Cargo Ventures, an affiliate of the development company Millennium Partners, shared a PowerPoint presentation last December with some area residents that laid out plans for a roadway on the parcel running between Route 1A and Chelsea Creek. The plans also called for a shared bike and pedestrian path along the creek and construction of a seven-foot sea wall.

Scott Bosworth, the state’s undersecretary of transportation, said under the bid specifications the state maintains rights to also use the parcel, including for the sort of public transportation options Aloisi raised.

“It does have the potential for transit use,” Bosworth said of the right-of-way, “and that’s why we have protected that option going forward. If this were all to come to be,” he said of the idea of public transportation uses and the pedestrian and bicycle path, “it seems it would achieve everything the advocates are looking for.”

Jacob Citrin, the CEO of Cargo Ventures, said, “This is about starting a process where the community will inform what will happen here. That definitely seems to be getting lost.”

But Aloisi says the state is going about the whole process backwards by letting a private firm drive the process and take control of the land. “What they’re doing is basically handing the keys to all the decision-making to a for-profit, private sector interest” and then saying perhaps there’s a public use that can also be fit in. “It underscores how completely wrongheaded they’ve been about this.”

There appears to be little interest in bidding on parcel beyond Cargo Ventures, the biggest landowner adjacent to the stretch of state land.
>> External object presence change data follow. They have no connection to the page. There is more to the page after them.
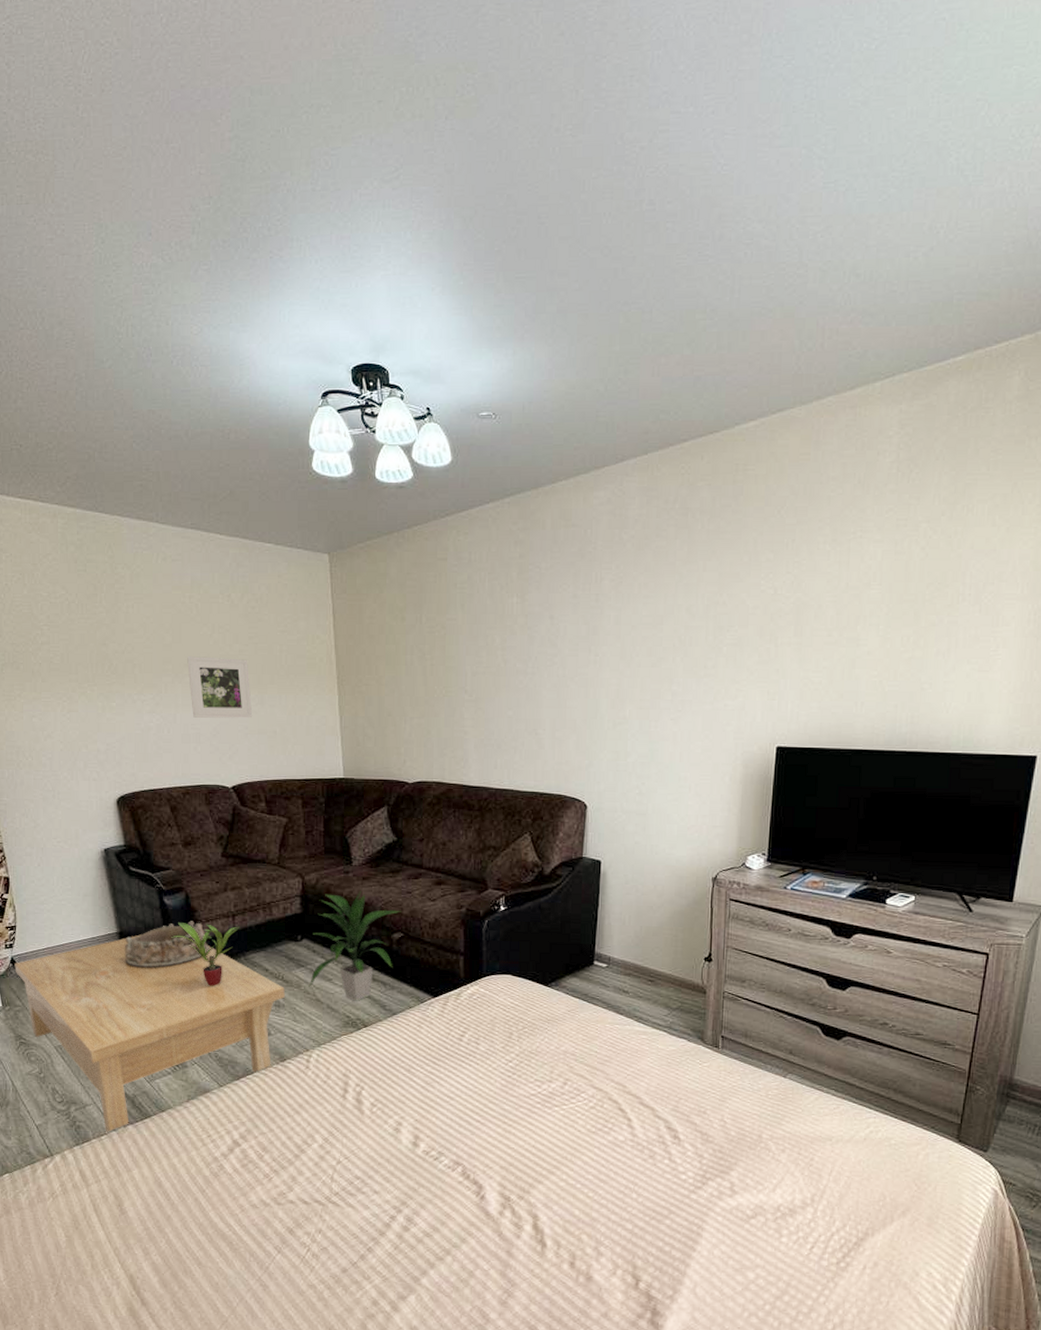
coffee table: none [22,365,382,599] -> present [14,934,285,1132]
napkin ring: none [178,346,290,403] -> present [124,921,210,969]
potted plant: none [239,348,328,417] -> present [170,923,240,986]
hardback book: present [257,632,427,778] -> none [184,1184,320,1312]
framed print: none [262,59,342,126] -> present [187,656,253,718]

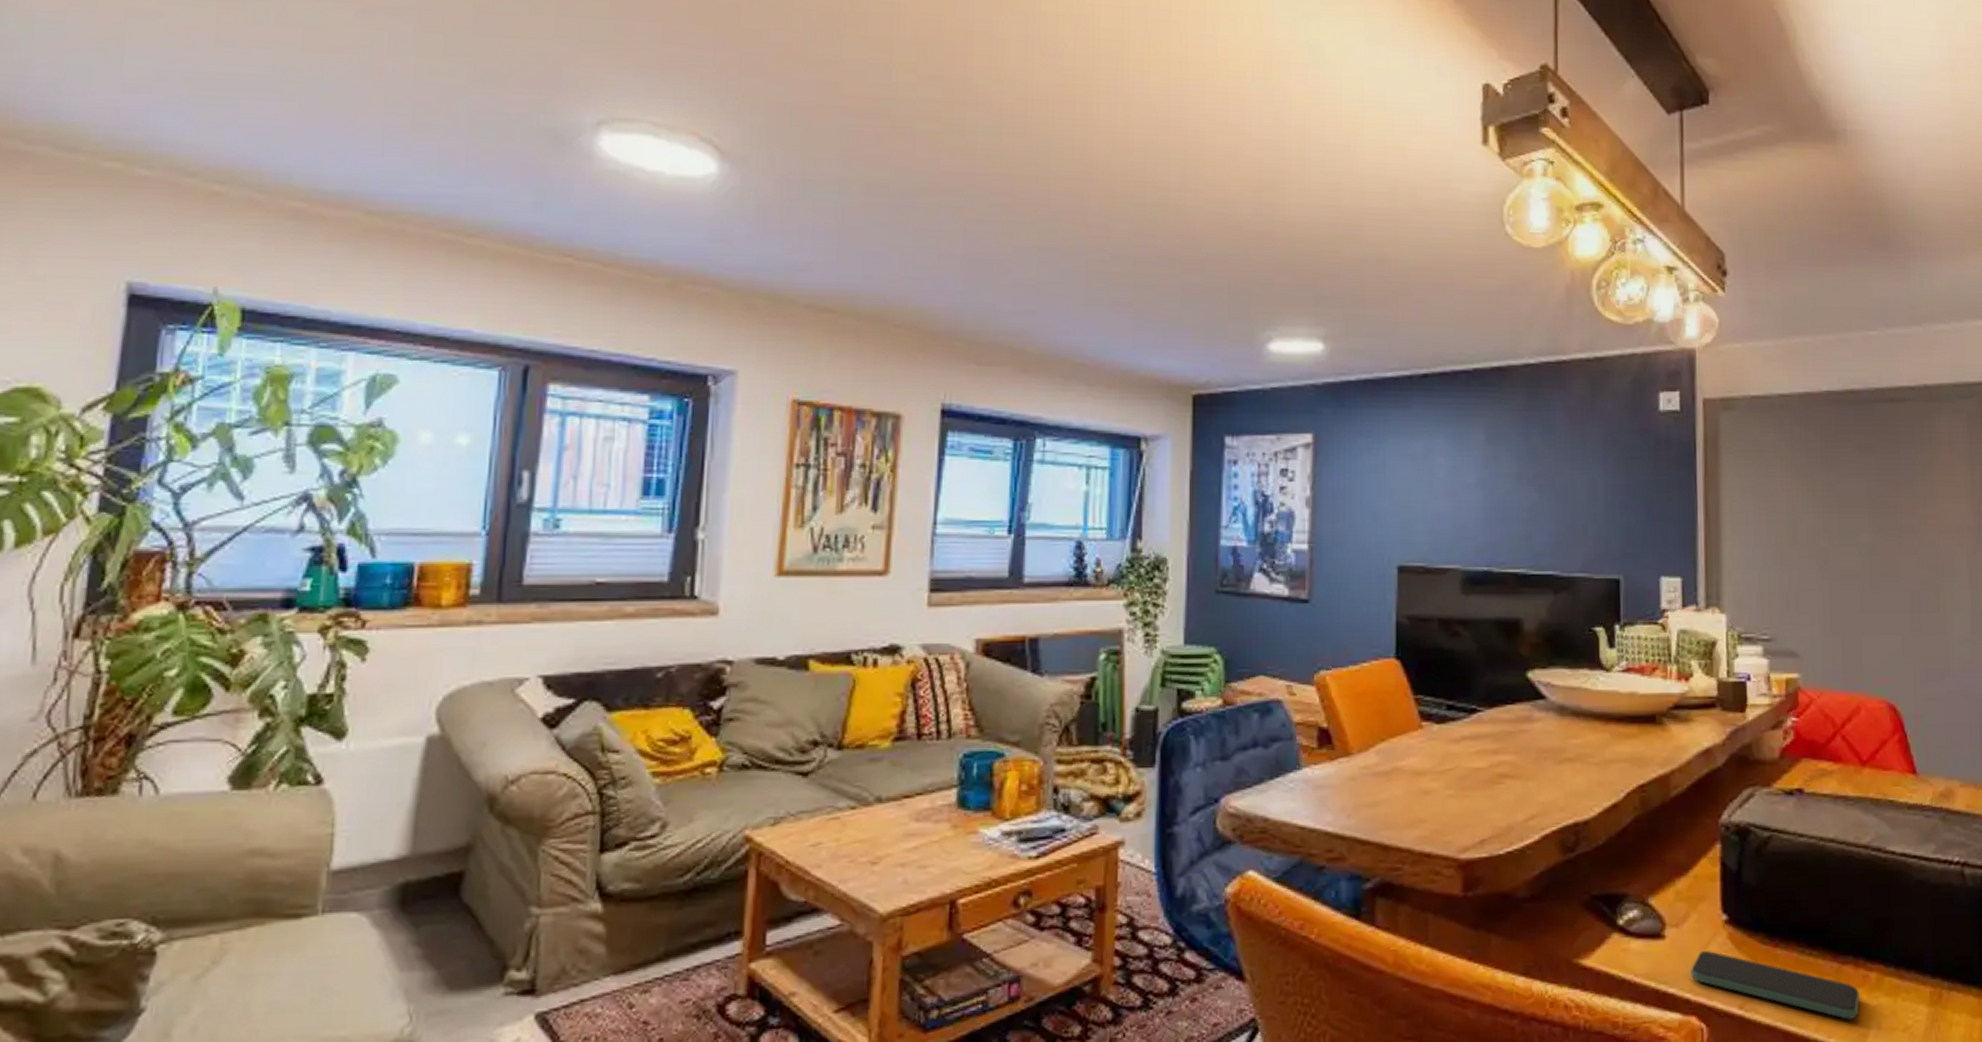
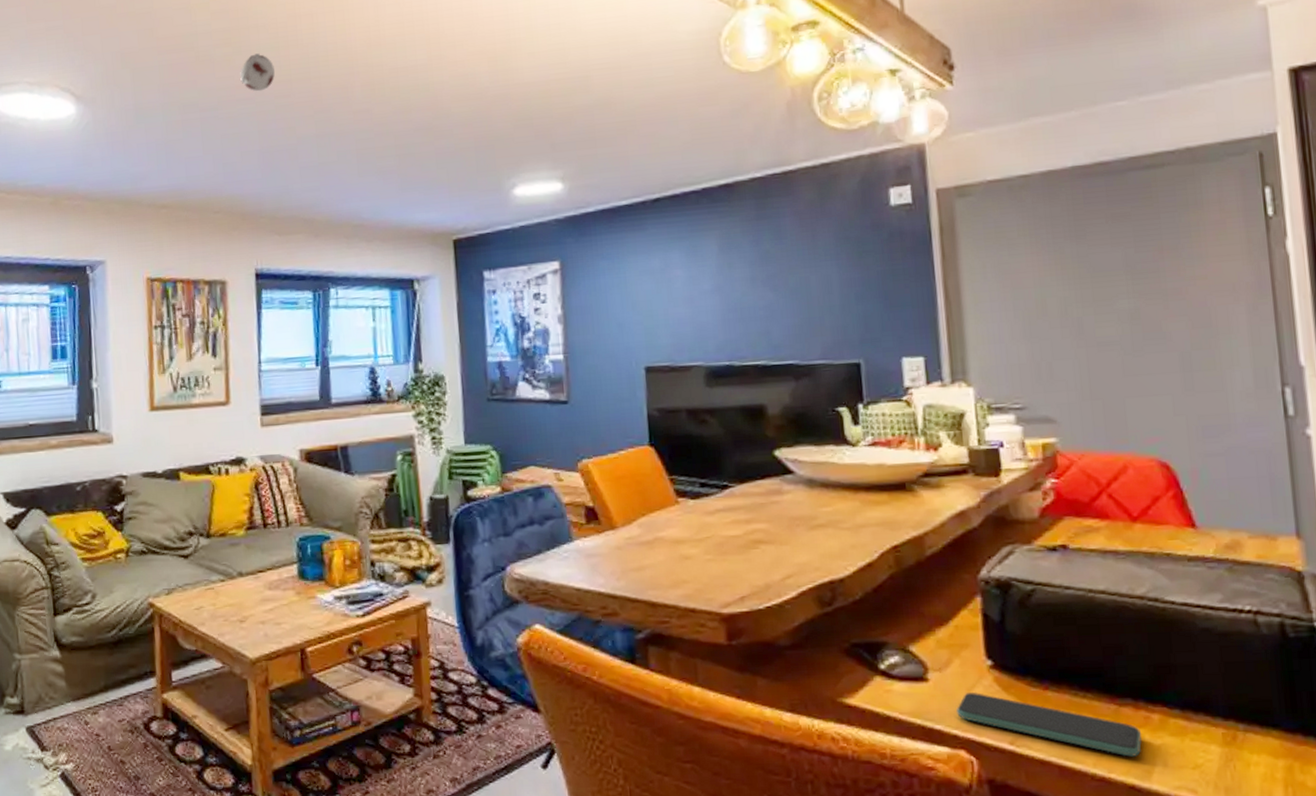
smoke detector: none [948,136,994,183] -> present [240,53,276,92]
The bid invitation seems to mirror the uses the company anticipated in its December presentation.

The Conservation Law Foundation said that raises questions about whether the state’s competitive procurement regulations are being followed. Beyond that, wrote Bradley Campbell, the group’s president, in his letter this week to state officials, “the attempt to privatize this public transportation asset at the expense of the public, for the apparent benefit of a single anticipated bidder, undertaken at a moment of crisis in our regional transportation system, raises significant concerns about the judgment, priorities, and stewardship of MassDOT and the [MBTA].”
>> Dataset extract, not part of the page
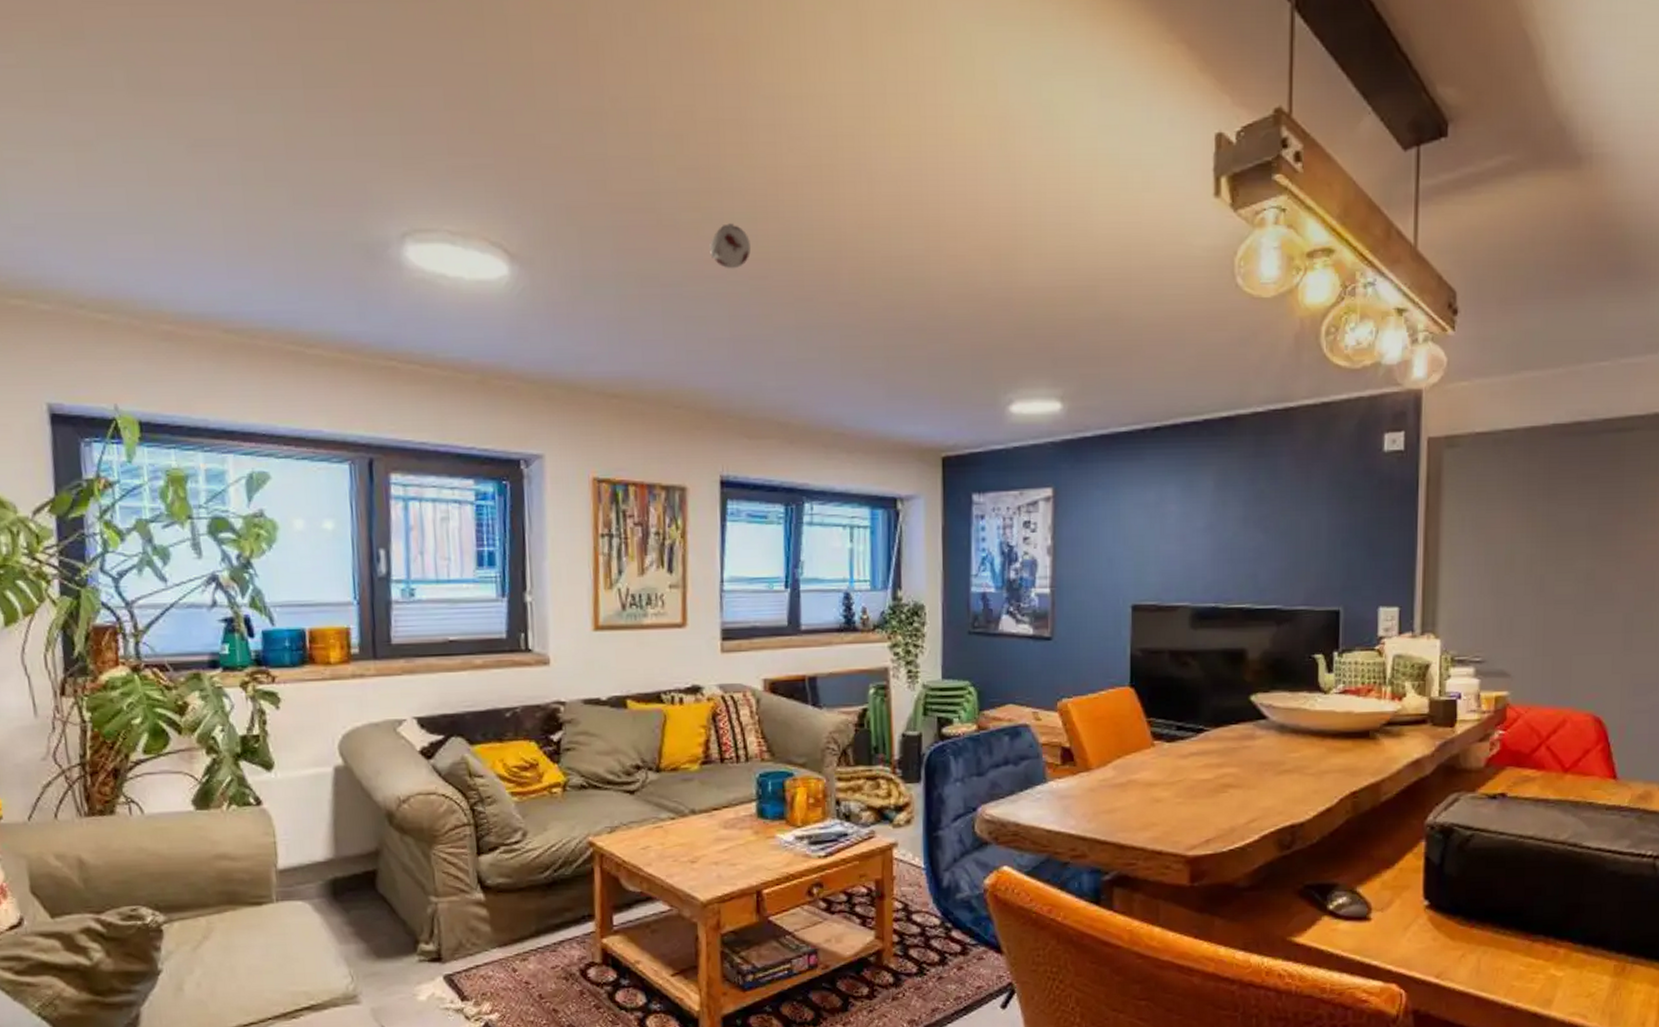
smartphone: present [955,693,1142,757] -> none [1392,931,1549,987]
Aiello, who ordered the issue onto Monday’s MBTA control board agenda, sounds sympathetic to the calls to put the brakes on the process. “I think it’s time to do a land use and transportation analysis and see what the best possible use of this asset is,” he said.
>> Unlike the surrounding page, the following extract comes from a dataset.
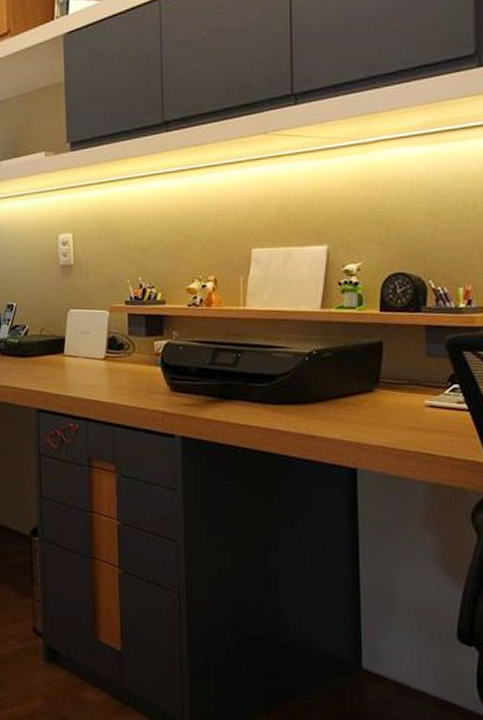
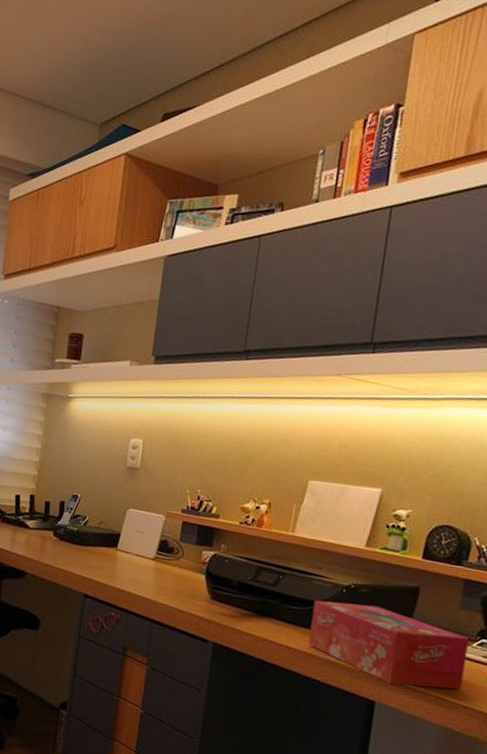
tissue box: none [278,369,441,447] -> present [308,600,470,690]

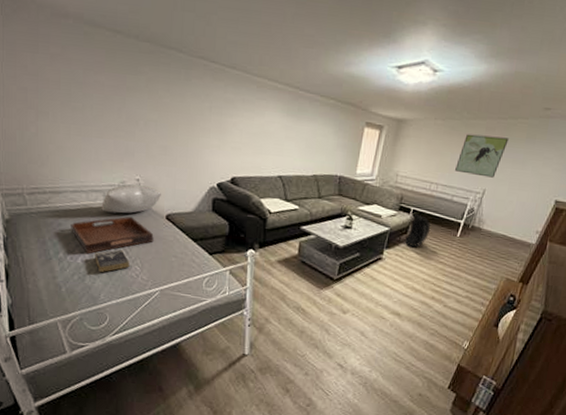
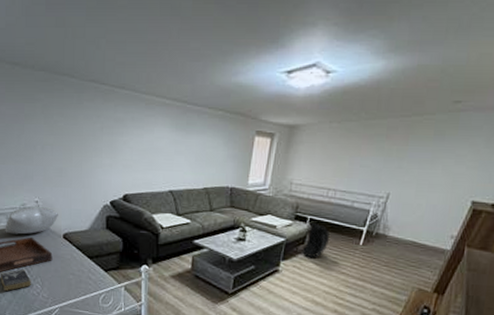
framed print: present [455,134,509,178] -> none [354,135,414,180]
Elected officials are issuing the same call.

“It is premature for MassDOT to designate this land before there is both a full transportation analysis on its ability to ease 1A traffic and enhance airport access for both commercial and public traffic and there is robust public process with the East Boston community and city agencies,” Walsh said in a statement.

Boncore, calling the Route 1A corridor “one of the biggest chokepoints in the entire state, also urged the state to stop the procurement process until a transportation review is carried out. He said it’s possible that plans to grant a private easement will still emerge as the most viable use, “but I think we need a public process to come to that conclusion together.”

Aloisi pointed to the recent report of the Commission on the Future of Transportation, a group appointed by Gov. Charlie Baker. “The cornerstone statement of that report was you need to move more people and fewer vehicles. This invitation to bid does exactly the opposite. It doubles down on every worst instinct we have about mobility.”